2021 Android smartphone

The Sony Xperia PRO-I is an Android smartphone manufactured by Sony. Designed to be the new professional flagship of Sony's Xperia series, the phone was announced on October 26, 2021.

== Specifications ==
=== Hardware ===
The Xperia PRO-I has a Qualcomm Snapdragon 888 SoC and an Adreno 660 GPU, with 12 GB of RAM and 512 GB of UFS internal storage (which can be expanded up to 1 TB via the microSD card slot) as well as a dual-hybrid nano-SIM card slot. The phone features a 6.5-inch 4K OLED with an ultrawide 21:9 aspect ratio, and has 10-bit color, support for HDR BT.2020, and a 120 Hz refresh rate. It has a 4500 mAh battery, and supports 30 W fast charging over USB-C, but lacks support for wireless charging. The phone has front-facing dual stereo speakers and a 3.5 mm audio jack.
=== Camera ===
The Xperia PRO-I has three rear-facing 12 MP sensors and a 3D iToF sensor, and a front-facing 8 MP sensor.
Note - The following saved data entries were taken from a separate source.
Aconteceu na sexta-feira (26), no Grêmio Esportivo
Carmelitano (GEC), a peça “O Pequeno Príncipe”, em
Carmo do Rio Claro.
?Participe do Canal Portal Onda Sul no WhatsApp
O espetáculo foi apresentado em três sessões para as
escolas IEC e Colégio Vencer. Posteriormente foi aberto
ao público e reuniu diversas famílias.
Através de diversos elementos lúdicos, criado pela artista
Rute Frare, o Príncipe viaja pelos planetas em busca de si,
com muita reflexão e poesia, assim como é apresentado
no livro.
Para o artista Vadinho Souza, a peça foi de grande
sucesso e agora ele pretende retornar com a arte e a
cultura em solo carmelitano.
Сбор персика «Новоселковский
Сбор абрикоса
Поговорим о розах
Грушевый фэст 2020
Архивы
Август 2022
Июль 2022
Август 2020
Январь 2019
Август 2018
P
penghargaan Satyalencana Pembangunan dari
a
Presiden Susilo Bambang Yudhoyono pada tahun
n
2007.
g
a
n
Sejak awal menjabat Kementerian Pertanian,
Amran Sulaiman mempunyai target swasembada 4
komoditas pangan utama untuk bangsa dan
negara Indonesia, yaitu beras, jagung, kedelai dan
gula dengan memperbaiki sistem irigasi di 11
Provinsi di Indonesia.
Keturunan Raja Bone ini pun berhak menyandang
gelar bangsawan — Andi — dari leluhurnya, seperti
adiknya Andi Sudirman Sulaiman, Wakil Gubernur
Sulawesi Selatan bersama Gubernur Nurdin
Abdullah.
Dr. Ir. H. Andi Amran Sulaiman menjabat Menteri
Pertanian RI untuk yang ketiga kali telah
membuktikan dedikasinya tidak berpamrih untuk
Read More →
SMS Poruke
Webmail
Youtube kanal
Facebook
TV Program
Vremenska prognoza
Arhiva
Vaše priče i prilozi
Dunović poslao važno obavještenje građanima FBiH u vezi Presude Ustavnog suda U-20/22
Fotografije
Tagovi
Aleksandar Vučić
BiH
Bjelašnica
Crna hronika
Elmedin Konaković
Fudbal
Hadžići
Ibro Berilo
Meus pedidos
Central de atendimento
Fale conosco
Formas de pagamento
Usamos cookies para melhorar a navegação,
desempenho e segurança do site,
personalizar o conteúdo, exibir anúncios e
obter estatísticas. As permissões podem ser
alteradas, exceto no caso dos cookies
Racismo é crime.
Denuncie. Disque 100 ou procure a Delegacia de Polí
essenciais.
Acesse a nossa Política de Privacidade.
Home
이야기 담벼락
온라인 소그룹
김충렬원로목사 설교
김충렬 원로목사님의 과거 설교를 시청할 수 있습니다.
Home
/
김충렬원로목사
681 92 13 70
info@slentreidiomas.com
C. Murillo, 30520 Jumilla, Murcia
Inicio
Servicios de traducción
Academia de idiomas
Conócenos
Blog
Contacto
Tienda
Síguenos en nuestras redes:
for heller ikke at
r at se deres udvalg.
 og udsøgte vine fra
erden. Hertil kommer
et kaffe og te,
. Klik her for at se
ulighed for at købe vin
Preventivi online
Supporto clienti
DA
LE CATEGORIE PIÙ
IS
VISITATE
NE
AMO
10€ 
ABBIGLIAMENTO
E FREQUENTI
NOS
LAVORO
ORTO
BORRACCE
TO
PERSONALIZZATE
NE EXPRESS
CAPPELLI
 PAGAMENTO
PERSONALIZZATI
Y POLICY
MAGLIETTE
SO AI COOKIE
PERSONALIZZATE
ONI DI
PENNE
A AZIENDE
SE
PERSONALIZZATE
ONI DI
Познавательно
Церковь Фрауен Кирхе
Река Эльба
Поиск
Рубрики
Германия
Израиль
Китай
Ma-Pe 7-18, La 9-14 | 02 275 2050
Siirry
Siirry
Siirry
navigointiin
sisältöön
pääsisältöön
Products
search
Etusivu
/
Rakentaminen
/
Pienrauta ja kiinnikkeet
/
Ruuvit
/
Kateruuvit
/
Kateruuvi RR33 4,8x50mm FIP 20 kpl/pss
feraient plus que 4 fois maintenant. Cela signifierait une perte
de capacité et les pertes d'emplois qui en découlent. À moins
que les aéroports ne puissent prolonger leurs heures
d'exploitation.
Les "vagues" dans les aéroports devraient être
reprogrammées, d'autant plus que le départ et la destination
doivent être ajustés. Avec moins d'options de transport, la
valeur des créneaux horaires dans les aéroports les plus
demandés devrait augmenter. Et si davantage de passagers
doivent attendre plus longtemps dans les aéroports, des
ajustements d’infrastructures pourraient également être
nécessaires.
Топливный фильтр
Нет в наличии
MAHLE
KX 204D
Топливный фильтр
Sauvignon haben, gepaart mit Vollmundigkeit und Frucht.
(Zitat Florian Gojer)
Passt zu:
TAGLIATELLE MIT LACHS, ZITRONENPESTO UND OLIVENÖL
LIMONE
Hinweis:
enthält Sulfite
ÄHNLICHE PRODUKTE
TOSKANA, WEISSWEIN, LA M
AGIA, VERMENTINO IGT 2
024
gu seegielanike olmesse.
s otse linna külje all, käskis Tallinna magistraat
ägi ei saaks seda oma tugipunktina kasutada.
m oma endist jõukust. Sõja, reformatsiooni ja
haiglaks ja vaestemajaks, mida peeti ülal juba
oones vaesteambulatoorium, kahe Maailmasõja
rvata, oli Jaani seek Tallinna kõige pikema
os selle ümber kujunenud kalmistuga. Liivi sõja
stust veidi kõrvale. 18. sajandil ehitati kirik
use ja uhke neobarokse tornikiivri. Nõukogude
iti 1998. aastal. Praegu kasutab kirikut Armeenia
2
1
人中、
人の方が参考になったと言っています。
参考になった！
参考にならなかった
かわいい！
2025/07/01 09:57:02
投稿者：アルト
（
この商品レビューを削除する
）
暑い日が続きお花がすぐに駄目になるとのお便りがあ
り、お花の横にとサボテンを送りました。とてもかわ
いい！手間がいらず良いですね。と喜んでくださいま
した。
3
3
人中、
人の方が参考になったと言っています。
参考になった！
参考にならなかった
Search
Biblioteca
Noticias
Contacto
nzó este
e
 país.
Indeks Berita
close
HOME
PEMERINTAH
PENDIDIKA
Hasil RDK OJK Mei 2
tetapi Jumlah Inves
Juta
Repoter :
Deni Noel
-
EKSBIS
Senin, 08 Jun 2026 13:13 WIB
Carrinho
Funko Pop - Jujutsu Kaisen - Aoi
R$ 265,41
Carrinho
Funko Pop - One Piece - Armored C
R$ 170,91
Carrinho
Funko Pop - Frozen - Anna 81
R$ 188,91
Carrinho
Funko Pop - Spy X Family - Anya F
The rear cameras include the wide lens (24 mm), the ultrawide lens (16 mm f/2.2) and the telephoto lens (50 mm f/2.4); all of which use ZEISS' T✻ (T-Star) anti-reflective coating. The wide lens uses a modified version of the 20 MP 1.0-type stacked sensor found in the RX100 VII, however only 60% of the sensor is used to output 12 MP photos. The lens has a mechanical dual aperture (f/2.0 and f/4.0) allowing users to control the depth of field. The cameras are capable of recording 4K video at up to 120 FPS and 1080p video at up to 240 FPS. The phone also has 12-bit RAW output.
=== Software ===
The Xperia PRO-I runs on Android 11. It is also equipped with a “Photo Pro” mode developed by Sony's camera division α (Alpha) and a “Cinema Pro” mode developed by Sony's cinematography division CineAlta, as well as a new “Video Pro” mode.